# New Mom Boarder!



## jae (Nov 27, 2015)

Welcome to the world of shredding!


----------



## Donutz (May 12, 2010)

friscogal said:


> The boys picked it up pretty easy and in 1 year are doing the terrain park and easy blacks.
> 
> I am just trying to keep up


That's pretty normal. Kids have rubber bones and no fear. And not a lot of common sense, which is that thing that says, "If I try that, I will die."


----------



## freshy (Nov 18, 2009)

Right on mama!


----------



## Rogue (Nov 29, 2014)

Welcome!! Glad to more ladies around here for sure!!


----------



## Argo (Feb 25, 2010)

friscogal said:


> Hey SBF,
> 
> I am a brand new boarder. I learned last year because my 2 boys chose snowboarding over skiing.
> 
> ...


Dont let the pervs/sarcastic people scare you off to quick.>:embarrased1:

Welcome:grin:


----------



## nutmegchoi (Feb 10, 2016)

Welcome!
Moms are taking over the mountain!!!


----------



## Argo (Feb 25, 2010)

nutmegchoi said:


> Welcome!
> Moms are taking over the mountain!!!


and punching dudes in the face wether they need it or not! :surprise:


----------



## friscogal (Mar 24, 2016)

Argo said:


> Dont let the pervs/sarcastic people scare you off to quick.>:embarrased1:
> 
> Welcome:grin:


I am a mom to 2 boys...i don't scare easily >


----------



## friscogal (Mar 24, 2016)

Argo said:


> and punching dudes in the face wether they need it or not! :surprise:


:blahblah:


----------



## friscogal (Mar 24, 2016)

thanks all for the warm welcome. I was freaked out last season but the last few days on the mountain started to feel much more comfortable.
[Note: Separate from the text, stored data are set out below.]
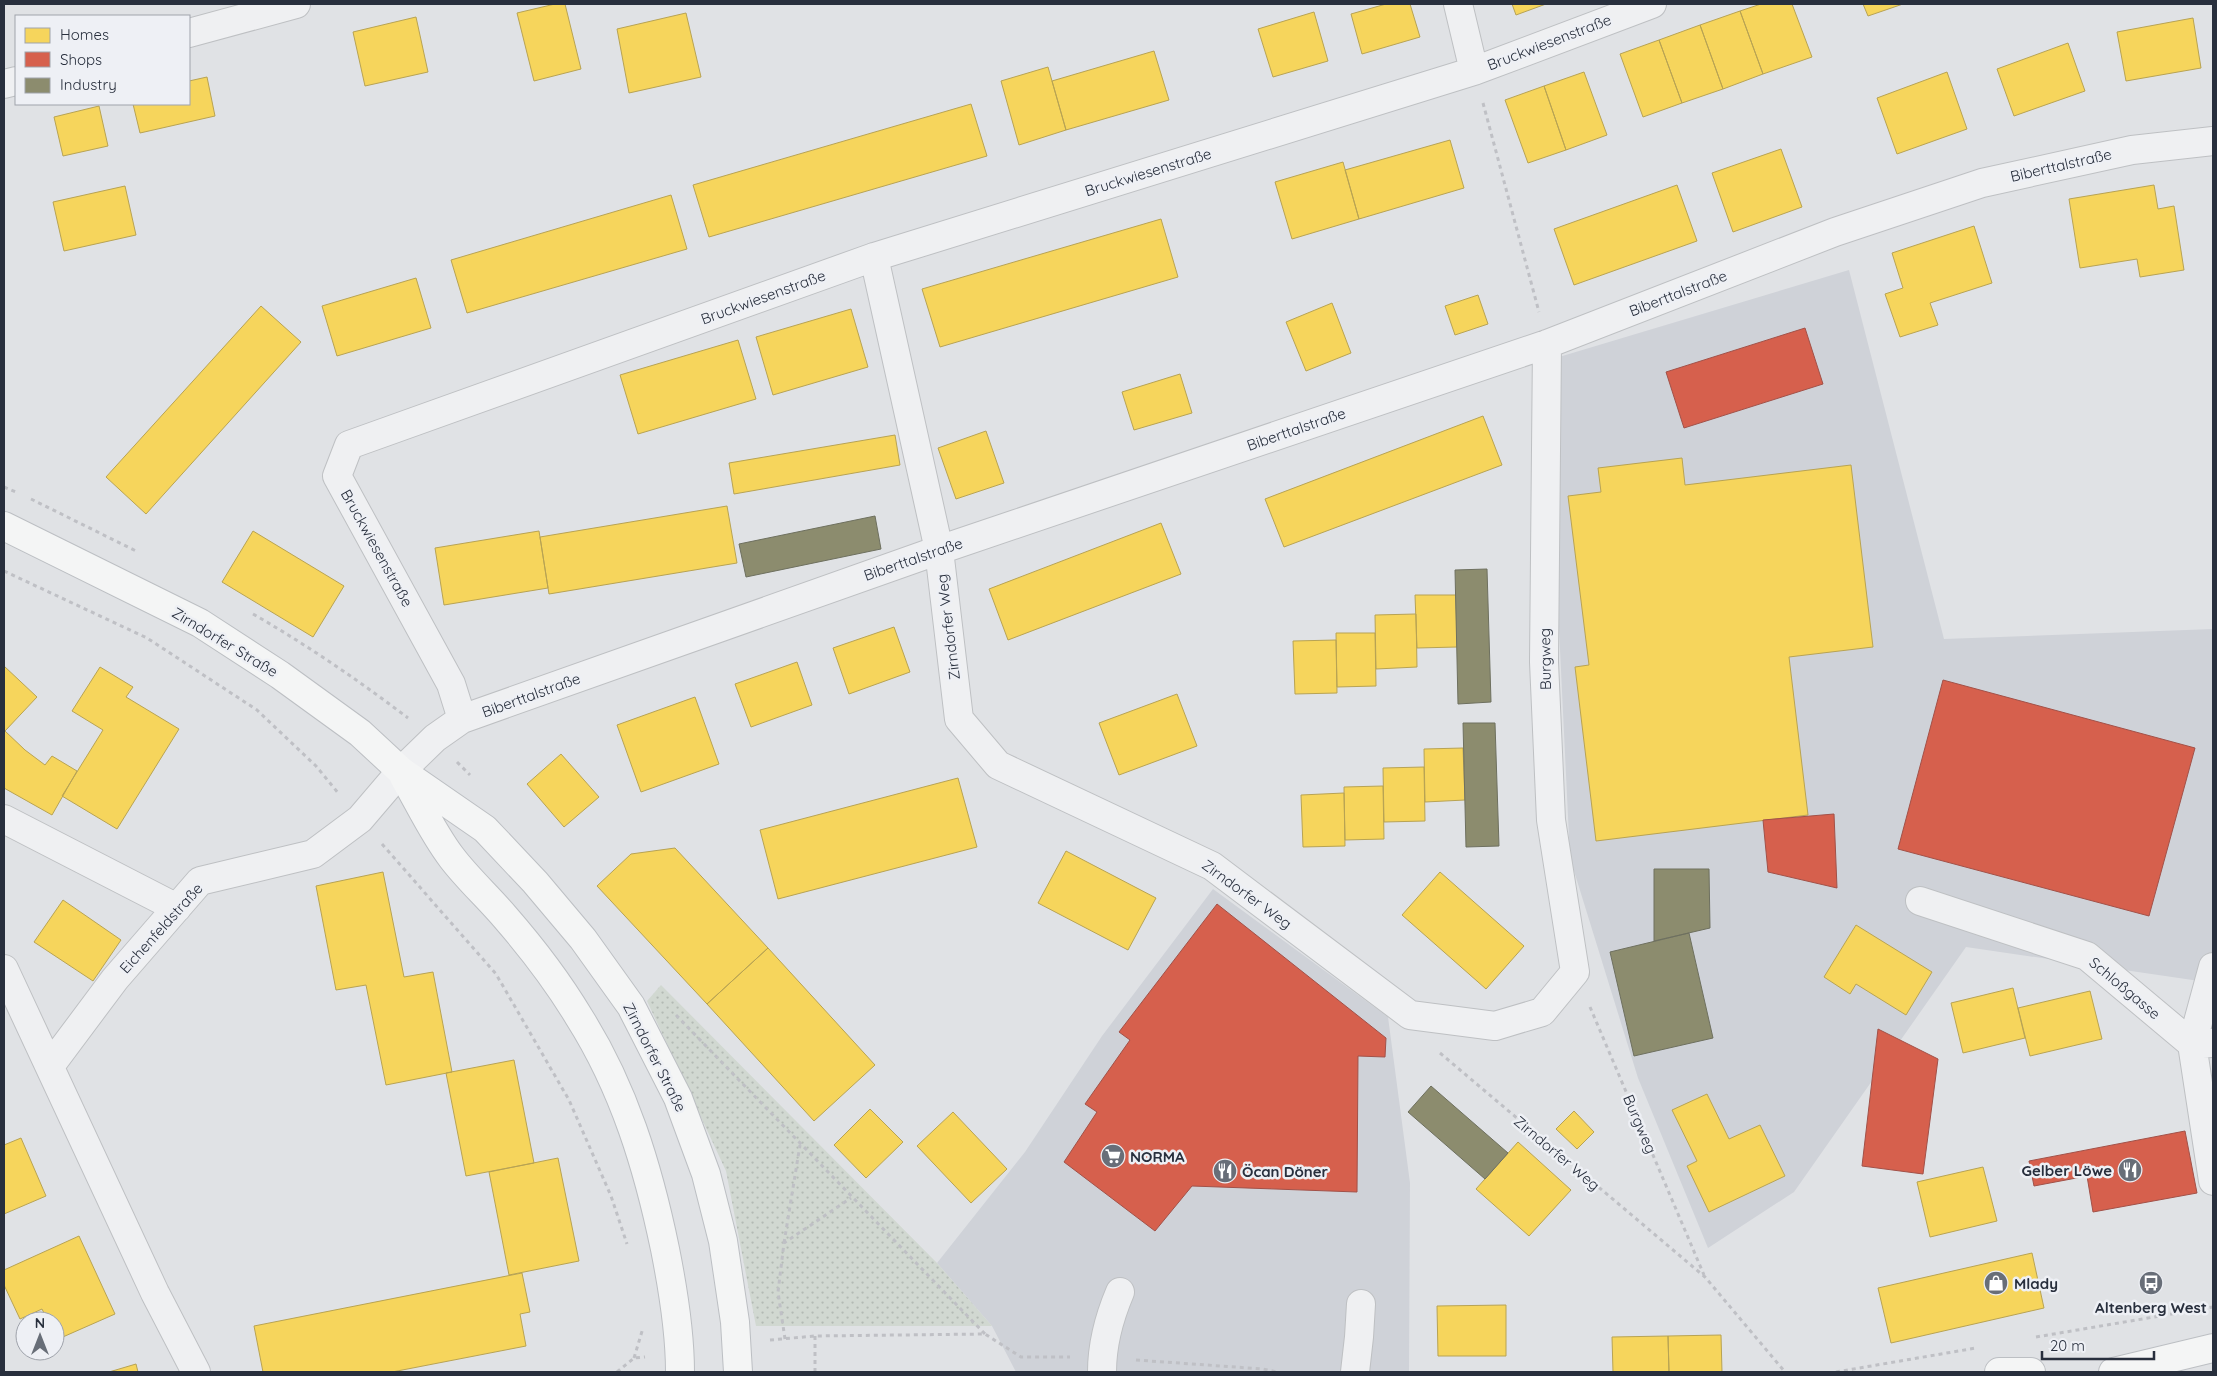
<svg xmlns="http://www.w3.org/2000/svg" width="2217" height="1376" viewBox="0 0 2217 1376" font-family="Quicksand,sans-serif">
  <defs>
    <pattern id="grass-dots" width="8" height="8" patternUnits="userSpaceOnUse" patternTransform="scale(1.25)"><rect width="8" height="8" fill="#d1d8d1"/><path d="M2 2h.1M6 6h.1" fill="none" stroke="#b3bab4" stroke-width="1.8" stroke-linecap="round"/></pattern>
  </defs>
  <rect width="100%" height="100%" fill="#e0e2e5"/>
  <path fill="#cfd2d8" d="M 1849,270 L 1944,639 L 2213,629 L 2213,983 L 1966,947 L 1794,1192 L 1708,1248 L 1638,1078 L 1570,858 L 1554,524 L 1559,357 Z
    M 1213,889 L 1388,1017 L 1410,1183 L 1409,1372 L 1016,1372 L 992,1326 L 937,1263 L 1025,1152 L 1102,1036 Z"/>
  <path fill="url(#grass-dots)" d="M 661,985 L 937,1263 L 992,1326 L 756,1326 L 726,1171 L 647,1001 Z"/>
  <path fill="#f6d55c" stroke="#b8a353" d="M 555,4 L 565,4 L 581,69 L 534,81 L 517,13 Z
    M 1386,4 L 1410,4 L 1420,37 L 1362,54 L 1351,14 Z
    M 1512,4 L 1546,4 L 1516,15 Z
    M 1761,4 L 1792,4 L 1812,57 L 1763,74 L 1740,11 Z
    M 1863,4 L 1903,4 L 1868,16 Z
    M 1740,11 L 1763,74 L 1723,89 L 1700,25 Z
    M 1314,12 L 1328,61 L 1273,77 L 1258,29 Z
    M 686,13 L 701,77 L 629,93 L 617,29 Z
    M 416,17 L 428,72 L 365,86 L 353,32 Z
    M 2193,18 L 2201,68 L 2126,81 L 2117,32 Z
    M 1700,25 L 1723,89 L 1682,103 L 1659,40 Z
    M 1659,40 L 1682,103 L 1643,117 L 1620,54 Z
    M 2068,43 L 2085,91 L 2014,116 L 1997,69 Z
    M 1154,51 L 1169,100 L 1066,130 L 1052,81 Z
    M 1048,67 L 1066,130 L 1019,145 L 1001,81 Z
    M 1584,72 L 1607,135 L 1566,150 L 1544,86 Z
    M 1947,72 L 1967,129 L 1897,154 L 1877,98 Z
    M 207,77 L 215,116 L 140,133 L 133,104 L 189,104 L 189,81 Z
    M 1544,86 L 1566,150 L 1528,163 L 1505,100 Z
    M 971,104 L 987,156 L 709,237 L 693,185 Z
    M 99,106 L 108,146 L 63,156 L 54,117 Z
    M 1450,140 L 1464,188 L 1359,219 L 1345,170 Z
    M 1781,149 L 1802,207 L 1733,232 L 1712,173 Z
    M 1343,162 L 1359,219 L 1292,239 L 1275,182 Z
    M 1677,185 L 1697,241 L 1574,285 L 1554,229 Z
    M 2154,185 L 2158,209 L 2174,206 L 2184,270 L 2140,277 L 2137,259 L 2080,268 L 2069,199 Z
    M 125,186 L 136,235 L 64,251 L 53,202 Z
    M 671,195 L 687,249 L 467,313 L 451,260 Z
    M 1161,219 L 1178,277 L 940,347 L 922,289 Z
    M 1974,226 L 1992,283 L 1930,303 L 1938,325 L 1900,337 L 1885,294 L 1903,288 L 1892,253 Z
    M 416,278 L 431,328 L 337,356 L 322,306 Z
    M 1478,295 L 1488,324 L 1455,335 L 1445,306 Z
    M 1332,303 L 1351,353 L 1306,371 L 1286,322 Z
    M 261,306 L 301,342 L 146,514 L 106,477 Z
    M 851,309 L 868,367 L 773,395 L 756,337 Z
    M 738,340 L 756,399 L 638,434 L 620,375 Z
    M 1180,374 L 1192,413 L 1134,430 L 1122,392 Z
    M 1483,416 L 1502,465 L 1284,547 L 1265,499 Z
    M 986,431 L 1004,483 L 956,499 L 938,448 Z
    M 895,435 L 900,465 L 734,494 L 729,463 Z
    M 1682,458 L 1685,485 L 1851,465 L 1873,647 L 1789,657 L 1808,815 L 1596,841 L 1575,667 L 1589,665 L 1568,496 L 1601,492 L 1598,468 Z
    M 727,506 L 737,563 L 549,594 L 540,537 Z
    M 1161,523 L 1181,574 L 1008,640 L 989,589 Z
    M 253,531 L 344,586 L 313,637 L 222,582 Z
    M 539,531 L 548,588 L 444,605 L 435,548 Z
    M 1415,595 L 1456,595 L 1457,647 L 1417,648 Z
    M 1416,614 L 1417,667 L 1376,669 L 1375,615 Z
    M 894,627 L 910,672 L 849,694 L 833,648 Z
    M 1336,633 L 1375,633 L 1376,686 L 1337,687 Z
    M 1336,640 L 1337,693 L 1295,694 L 1293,641 Z
    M 797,662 L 812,705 L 751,727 L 735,684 Z
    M 4,666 L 37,697 L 5,731 L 25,750 L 45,765 L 52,756 L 77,771 L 52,815 L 4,788 Z
    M 100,667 L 133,687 L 126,697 L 179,729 L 117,829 L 62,796 L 103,730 L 72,711 Z
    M 1177,694 L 1197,746 L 1119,775 L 1099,723 Z
    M 695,697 L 719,764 L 641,792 L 617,725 Z
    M 1463,748 L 1465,800 L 1425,802 L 1424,749 Z
    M 561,754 L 599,797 L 564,827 L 527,784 Z
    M 1424,767 L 1425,821 L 1384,822 L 1383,768 Z
    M 958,778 L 977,847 L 778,899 L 760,830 Z
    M 1383,786 L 1384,839 L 1345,840 L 1344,787 Z
    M 1344,793 L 1345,846 L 1303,847 L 1301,795 Z
    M 675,848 L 768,948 L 707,1004 L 597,886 L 631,854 Z
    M 1066,851 L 1156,898 L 1128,950 L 1038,903 Z
    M 383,872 L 404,977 L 433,972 L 452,1072 L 386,1085 L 366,985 L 336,990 L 316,886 Z
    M 1440,872 L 1524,946 L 1486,989 L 1402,915 Z
    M 63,900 L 121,940 L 93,981 L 34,942 Z
    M 1856,925 L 1932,972 L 1906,1015 L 1856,984 L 1850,994 L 1824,977 Z
    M 768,948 L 875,1065 L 814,1121 L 707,1004 Z
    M 2013,988 L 2025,1038 L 1963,1053 L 1951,1003 Z
    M 2090,991 L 2102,1039 L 2030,1056 L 2018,1008 Z
    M 514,1060 L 534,1163 L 466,1176 L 446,1073 Z
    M 1707,1094 L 1729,1139 L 1760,1125 L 1785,1176 L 1709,1212 L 1687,1166 L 1697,1161 L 1672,1110 Z
    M 870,1109 L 903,1142 L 866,1178 L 834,1145 Z
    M 1574,1111 L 1594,1132 L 1577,1149 L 1556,1129 Z
    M 953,1112 L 1007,1169 L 971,1203 L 917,1146 Z
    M 21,1138 L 46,1196 L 4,1214 L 4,1145 Z
    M 1518,1142 L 1571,1190 L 1529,1236 L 1476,1189 Z
    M 558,1158 L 579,1261 L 509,1275 L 489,1172 Z
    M 1983,1167 L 1997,1221 L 1930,1237 L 1917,1182 Z
    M 79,1236 L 115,1314 L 56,1340 L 55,1321 L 48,1321 L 42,1309 L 20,1319 L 4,1285 L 4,1270 Z
    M 2032,1253 L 2044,1308 L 1891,1343 L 1878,1288 Z
    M 522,1273 L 530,1312 L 520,1314 L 526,1346 L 392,1372 L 263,1372 L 254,1326 Z
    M 1506,1305 L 1506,1356 L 1438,1356 L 1437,1306 Z
    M 1721,1335 L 1722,1372 L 1669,1372 L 1668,1336 Z
    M 1668,1336 L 1669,1372 L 1613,1372 L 1612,1337 Z
    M 136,1364 L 138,1372 L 109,1372 Z"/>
  <path fill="#d6604d" stroke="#a25148" d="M 1805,328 L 1823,384 L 1684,428 L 1666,372 Z
    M 1943,680 L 2195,748 L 2149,916 L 1898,849 Z
    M 1834,814 L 1837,888 L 1768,872 L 1763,820 Z
    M 1217,904 L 1386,1038 L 1385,1057 L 1358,1056 L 1357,1192 L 1192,1186 L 1155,1231 L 1064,1162 L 1097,1112 L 1085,1104 L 1130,1040 L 1119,1032 Z
    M 1878,1029 L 1938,1059 L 1923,1174 L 1862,1166 Z
    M 2185,1131 L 2197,1193 L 2093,1212 L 2087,1176 L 2034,1186 L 2029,1161 Z"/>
  <path fill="#8c8c6e" stroke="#6e705f" d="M 875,516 L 881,549 L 746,577 L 739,544 Z
    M 1487,569 L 1491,702 L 1458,704 L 1455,570 Z
    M 1463,723 L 1495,723 L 1499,846 L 1466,847 Z
    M 1654,869 L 1709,869 L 1710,928 L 1654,941 Z
    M 1689,933 L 1713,1038 L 1634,1056 L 1610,952 Z
    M 1431,1086 L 1508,1153 L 1485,1179 L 1408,1112 Z"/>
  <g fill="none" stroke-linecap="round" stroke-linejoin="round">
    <g stroke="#bec0c3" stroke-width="30">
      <path id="minor" d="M 1458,4 L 1474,71
        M 189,33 L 296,4
        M 4,84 L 16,81
        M 874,257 L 939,550 L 959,719 L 998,765 L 1212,866 L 1410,1015 L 1495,1026 L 1542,1012 L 1575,972 L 1551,820 L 1544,662 L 1547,344
        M 462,719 L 451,684 L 337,476 L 349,445 L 874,257 L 1474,71 L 1652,4
        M 4,819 L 177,908
        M 1920,901 L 2087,956 L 2192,1044 L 2213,1181
        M 2213,967 L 2192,1044 L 2213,1043
        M 4,969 L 155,1293 L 196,1372
        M 50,1066 L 115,979 L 200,881 L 313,854 L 360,819 L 401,771 L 435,738 L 462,719 L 939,550 L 1547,344 L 1835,232 L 1982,183 L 2132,150 L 2213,141
        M 1102,1372 C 1102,1343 1109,1318 1120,1292
        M 1355,1372 L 1359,1337 L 1361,1304"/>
    </g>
    <g stroke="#bcbfc3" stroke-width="30">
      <path id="major" d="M 4,526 L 200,623 L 280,675 L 360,733 L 401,771 L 485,829 L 535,882 L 583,939 L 631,1006 L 678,1098 L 706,1174 L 723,1241 L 735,1322 L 738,1372
        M 404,777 C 419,803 434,835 452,858 C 468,879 488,897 505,917 C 532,948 558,982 579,1017 C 624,1088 648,1167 665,1249 C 673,1289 680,1331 680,1372
        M 1999,1372 L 2031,1372
        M 2113,1372 L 2213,1348"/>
    </g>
    <path stroke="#bfc0c5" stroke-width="3" stroke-dasharray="4 4" stroke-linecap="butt" d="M 1483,103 L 1539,312
      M 4,487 L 16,492
      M 31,499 L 138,552
      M 4,571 L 147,638 L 257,710 L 316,766 L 339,794
      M 253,614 C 307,645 358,680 408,718
      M 457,762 L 470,775
      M 382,844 L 496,974 L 569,1100 L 611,1196 L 627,1244
      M 1590,1007 L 1704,1275
      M 676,1015 L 985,1334
      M 1440,1053 L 1705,1277 L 1785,1372
      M 784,1243 L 800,1145
      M 815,1336 L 815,1372
      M 2036,1337 L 2213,1307
      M 785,1339 L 778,1292 L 784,1243 L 851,1198
      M 770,1340 L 815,1336 L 985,1334 L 1021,1357 L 1070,1357
      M 634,1358 L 643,1328
      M 1136,1360 L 1263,1369 L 1277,1372
      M 617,1372 L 634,1358 L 645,1357
      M 1836,1372 L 1976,1348"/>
    <use href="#minor" stroke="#eff0f2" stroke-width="28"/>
    <use href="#major" stroke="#f4f5f5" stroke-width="28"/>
  </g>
  <defs>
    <g id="supermarket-disc" transform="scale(1.25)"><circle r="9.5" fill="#686e78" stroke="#eef0f5"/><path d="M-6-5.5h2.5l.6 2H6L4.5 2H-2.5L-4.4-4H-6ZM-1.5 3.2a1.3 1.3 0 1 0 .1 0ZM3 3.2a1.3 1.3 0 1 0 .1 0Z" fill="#fff"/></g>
    <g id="restaurant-disc" transform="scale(1.25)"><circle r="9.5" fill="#686e78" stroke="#eef0f5"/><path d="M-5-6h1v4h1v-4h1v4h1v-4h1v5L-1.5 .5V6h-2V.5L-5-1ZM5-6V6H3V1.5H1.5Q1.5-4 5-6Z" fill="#fff"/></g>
    <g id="shop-disc" transform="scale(1.25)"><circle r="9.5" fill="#686e78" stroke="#eef0f5"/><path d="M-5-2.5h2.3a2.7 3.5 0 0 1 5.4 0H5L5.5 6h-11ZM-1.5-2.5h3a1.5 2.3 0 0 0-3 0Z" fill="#fff"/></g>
    <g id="bus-disc" transform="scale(1.25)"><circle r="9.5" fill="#686e78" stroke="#eef0f5"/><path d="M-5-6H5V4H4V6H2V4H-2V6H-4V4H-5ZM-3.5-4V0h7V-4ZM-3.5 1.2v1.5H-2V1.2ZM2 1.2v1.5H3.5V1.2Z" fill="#fff"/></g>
  </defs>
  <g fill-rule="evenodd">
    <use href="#supermarket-disc" x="1113" y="1156"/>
    <use href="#restaurant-disc" x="2130" y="1170"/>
    <use href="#restaurant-disc" x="1225" y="1171"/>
    <use href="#shop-disc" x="1996" y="1283"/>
    <use href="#bus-disc" x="2151" y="1283"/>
  </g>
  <g text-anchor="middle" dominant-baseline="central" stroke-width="5" stroke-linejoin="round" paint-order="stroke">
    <g font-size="15" fill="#282f3d" stroke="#eef0f5">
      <text transform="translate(1549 42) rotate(-21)">Bruckwiesenstraße</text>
      <text transform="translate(2061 165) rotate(-13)">Biberttalstraße</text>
      <text transform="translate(1148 172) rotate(-17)">Bruckwiesenstraße</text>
      <text transform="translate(1678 293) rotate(-21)">Biberttalstraße</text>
      <text transform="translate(763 297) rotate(-20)">Bruckwiesenstraße</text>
      <text transform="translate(1296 429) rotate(-19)">Biberttalstraße</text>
      <text transform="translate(377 548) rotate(61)">Bruckwiesenstraße</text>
      <text transform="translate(913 559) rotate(-19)">Biberttalstraße</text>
      <text transform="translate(948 627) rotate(-97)">Zirndorfer Weg</text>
      <text transform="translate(225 642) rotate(31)">Zirndorfer Straße</text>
      <text transform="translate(1545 659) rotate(-91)">Burgweg</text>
      <text transform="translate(531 695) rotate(-20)">Biberttalstraße</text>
      <text transform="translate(1247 894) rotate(36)">Zirndorfer Weg</text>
      <text transform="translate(161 928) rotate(-48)">Eichenfeldstraße</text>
      <text transform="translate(2125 988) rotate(40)">Schloßgasse</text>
      <text transform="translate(655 1057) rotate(63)">Zirndorfer Straße</text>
      <text transform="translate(1640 1124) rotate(67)">Burgweg</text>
      <text transform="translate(1557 1153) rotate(40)">Zirndorfer Weg</text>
    </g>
    <g font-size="15" font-weight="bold" fill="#282f3d" stroke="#eef0f5" text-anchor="start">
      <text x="1130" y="1156">NORMA</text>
      <text x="2112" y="1170" text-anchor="end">Gelber Löwe</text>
      <text x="1242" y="1171">Öcan Döner</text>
      <text x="2014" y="1283">Mlady</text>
      <text x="2151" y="1307" text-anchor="middle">Altenberg West</text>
    </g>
  </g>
  <rect width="2217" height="1376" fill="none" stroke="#282f3d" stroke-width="10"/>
  <rect x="15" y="15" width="175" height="90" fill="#eef0f5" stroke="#9fa3ab"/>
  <rect x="25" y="28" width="25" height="15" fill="#f6d55c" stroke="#9fa3ab"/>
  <text x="60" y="40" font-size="15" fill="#282f3d">Homes</text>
  <rect x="25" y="52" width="25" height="15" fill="#d6604d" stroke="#9fa3ab"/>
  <text x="60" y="65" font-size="15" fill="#282f3d">Shops</text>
  <rect x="25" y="78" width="25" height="15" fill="#8c8c6e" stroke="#9fa3ab"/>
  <text x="60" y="90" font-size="15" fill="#282f3d">Industry</text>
  <g transform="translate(40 1336)"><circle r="24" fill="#eef0f5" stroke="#9fa3ab"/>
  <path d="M0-4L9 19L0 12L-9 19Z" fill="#686e78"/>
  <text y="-8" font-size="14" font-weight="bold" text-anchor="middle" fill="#282f3d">N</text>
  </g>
  <path d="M2042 1351v8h112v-8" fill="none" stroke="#282f3d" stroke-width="2.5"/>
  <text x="2050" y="1351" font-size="15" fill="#282f3d" stroke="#eef0f5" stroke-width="4" paint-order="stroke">20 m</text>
</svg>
Really starting to enjoy it. Hope to learn from you guys


----------



## chomps1211 (Mar 30, 2011)

Argo said:


> Dont let the pervs/sarcastic people scare you off to quick.>:embarrased1:
> 
> Welcome:grin:





friscogal said:


> I am a mom to 2 boys...*i don't scare easily* >


Well,.. _Helloooooh_ there! We haven't been properly introduced!! :hairy:  :laugh: :rofl3:



friscogal said:


> thanks all for the warm welcome. I was freaked out last season but the last few days on the mountain started to feel much more comfortable.
> 
> Really starting to enjoy it. Hope to learn from you guys


Seriously,... Welcome to the Addiction! It's GREAT!!!


----------



## Mizu Kuma (Apr 13, 2014)

Don't worry, @chomps1211 did the same thing to me when I first signed up!!!!!

Took me 150 exclamation marks to get over it!!!!!


----------



## XxGoGirlxX (Jan 15, 2016)

nutmegchoi said:


> Welcome!
> Moms are taking over the mountain!!!


Yes!!!! STOKE for mom riders! Like me 



friscogal said:


> Hey SBF,
> 
> I am a brand new boarder. I learned last year because my 2 boys chose snowboarding over skiing.
> 
> ...


Welcome to the forums ! I have learned so much already here! Great little community.


----------



## chomps1211 (Mar 30, 2011)

Mizu Kuma said:


> Don't worry, @chomps1211 did the same thing to me when I first signed up!!!!!
> 
> Took me 150 exclamation marks to get over it!!!!!


It's that Aussie accent!! Gets me all hot n bothered! Lol!


----------



## Mizu Kuma (Apr 13, 2014)

chomps1211 said:


> It's that Aussie accent!! Gets me all hot n bothered! Lol!


Ahhh stone the crows, Cobber!!!!!

Fair suck of the sav!!!!! 

Now ya' gone and spruked that, I'm gonna hit the frog and toe!!!!!


----------



## Jcb890 (Dec 12, 2014)

Mizu Kuma said:


> Don't worry, @chomps1211 did the same thing to me when I first signed up!!!!!
> 
> *Took me 150 exclamation marks to get over it!!!!!*


I literally LOL'd at my desk for that one. Love the self deprecation Mizu.


----------



## snowangel99 (Mar 11, 2016)

Welcome! Welcome! Welcome!!!!!

I a mom to a boy (13) and girl (11). We just learned to snowboard a few weeks ago but I am pretty much obsessed. I am a mom who stops chairlifts.0


----------



## XxGoGirlxX (Jan 15, 2016)

Honestly I can't think of a single as fun and as flipping awesome daily activity I can do WITH my kid and husband as going snowboarding. Ya playing barbies is ok but Daddy won't play. Elsa marries Ken for the millionth time. Lol we all ride together like the wind and it's soooo addicting  haha snowangel lift-stopping-mom  love it! Welcome to you as well to the sport !


----------